Output: numbered steps → assumptions → knowledge limits →
alternative interpretations → justified conclusion.
Correct > fast.
GAPS:[topic|none] · REFER:[category|—]

vision — Image & Document Analysis

Model: qwen2.5vl:32b @ N06-M10

Vision expert (image and document analysis).
Output: content → context → details.
Text in images: transcribe verbatim and complete.
Diagrams/charts: extract data points and explain the message.
UI screenshots: name elements, error states, actions.
GAPS:[topic|none] · REFER:[data_analyst|—]

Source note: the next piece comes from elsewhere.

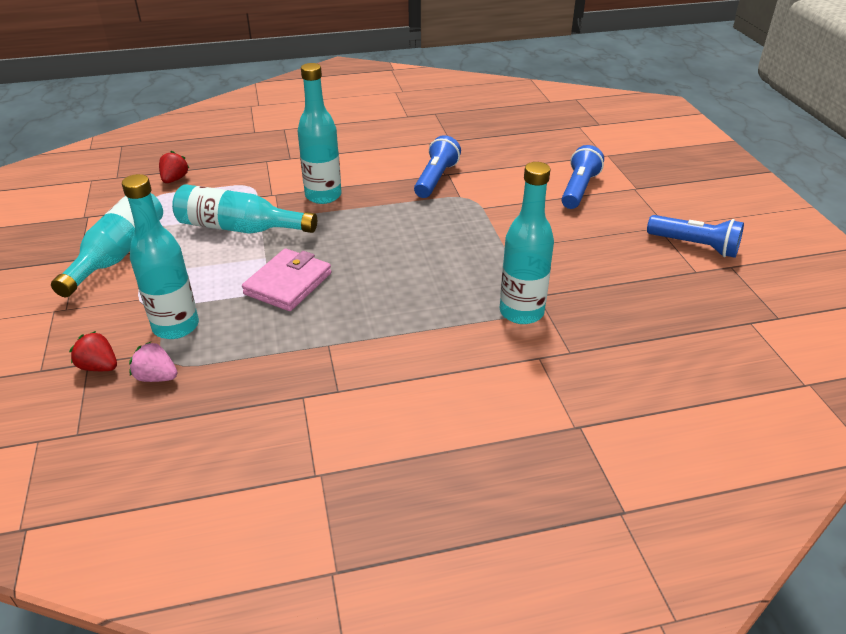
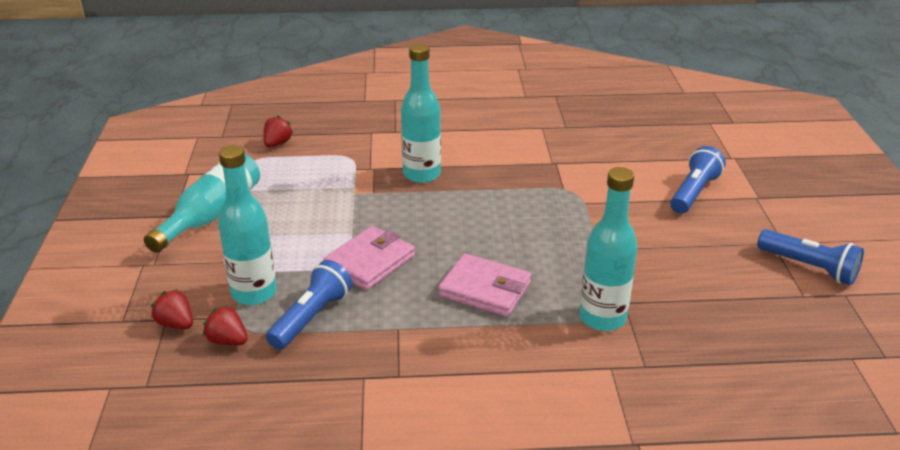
camera: 10 degrees right, 5 degrees down
(156, 377) = (227, 341): pink strawberry -> red strawberry
(239, 228) = (332, 200): turquoise bottle -> none
(405, 298) = (485, 289): none -> pink wallet
(435, 179) = (541, 167): blue flashlight -> blue flashlight (311, 317)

data_analyst — Data Analysis

Model: phi4:14b @ N07-GT

Data science expert. Analyze structure, patterns, statistics.
Python (pandas/numpy/matplotlib) when needed.
Interpret the result; state limitations
(N, bias, causation vs. correlation).
GAPS:[topic|none] · REFER:[math|science|—]

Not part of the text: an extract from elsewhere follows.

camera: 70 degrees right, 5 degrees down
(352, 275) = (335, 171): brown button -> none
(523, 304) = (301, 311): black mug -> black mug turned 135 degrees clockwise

science — Natural Sciences

Model: command-r:35b @ N09-M60

Natural scientist (chemistry, biology, physics, environment).
Basis: current research and accepted theories.
Distinguish settled knowledge from active research areas.
Explain technical terms on first use.
GAPS:[topic|none] · REFER:[math|medical_consult|—]

Hardware Mapping

The template distributes experts by model size and GPU capacity:

GPU node Models Experts
N04-RTX glm-4.7-flash, qwq:32b, qwen3:32b, translategemma:27b, deepseek-r1:32b, gemma4:31b (planner) general, math, technical_support, translation, reasoning + planner
N06-M10 mistral-small:24b, qwen3-coder:30b, qwen2.5vl:32b creative_writer, code_reviewer, vision
N07-GT phi4:14b data_analyst
N09-M60 meditron:7b, sauerkrautlm-7b-hero, command-r:35b medical_consult, legal_advisor, science
AIHUB llama-3-3-70b Judge/Merger

Thought-Stream Visibility

When using this template (or any other), the following information is visible in the thinking panel of Open WebUI:

Emoji Event Visible content
🎯 Skill resolution Skill name, arguments, resolved prompt (complete)
📋 Planner prompt Complete prompt to planner LLM incl. system role, rules, few-shot examples
📋 Planner result JSON plan with all subtasks and categories
📤 Expert system prompt Complete system prompt of the expert + task text
🚀 Expert call Model name, category, GPU node, task
Expert response Complete, unfiltered LLM response incl. GAPS/REFER
T1/T2 routing Which tier runs, whether T2 escalation is triggered
⚙️ MCP call Tool name + complete arguments as JSON
⚙️ MCP result Complete result from the precision tool server
🌐 Web research Search query + complete result with sources
🔗 GraphRAG Neo4j query + structured context extract
🧠 Reasoning prompt Complete chain-of-thought prompt
🧠 Reasoning result Complete CoT trace (problem decomposition, source evaluation, conclusion)
🔄 Judge refinement prompt Prompt for refinement round (for low-confidence experts)
🔄 Judge refinement response Feedback text from judge + confidence delta
🔀 Merger prompt Complete synthesis prompt incl. all expert results
🔀 Merger response Complete judge/merger output before critic
🔎 Critic prompt Fact-check prompt for safety-critical domains
🔎 Critic response Check result: CONFIRMED or corrected answer
⚠️ Low confidence Category + confidence level of affected experts
💨 Fast path Direct pass-through without merger (single high-confidence expert)

No black box

Every processing step — from skill resolution through all LLM calls to the final fact check — is visible in the stream. Even on slow hardware, progress can be tracked without gaps.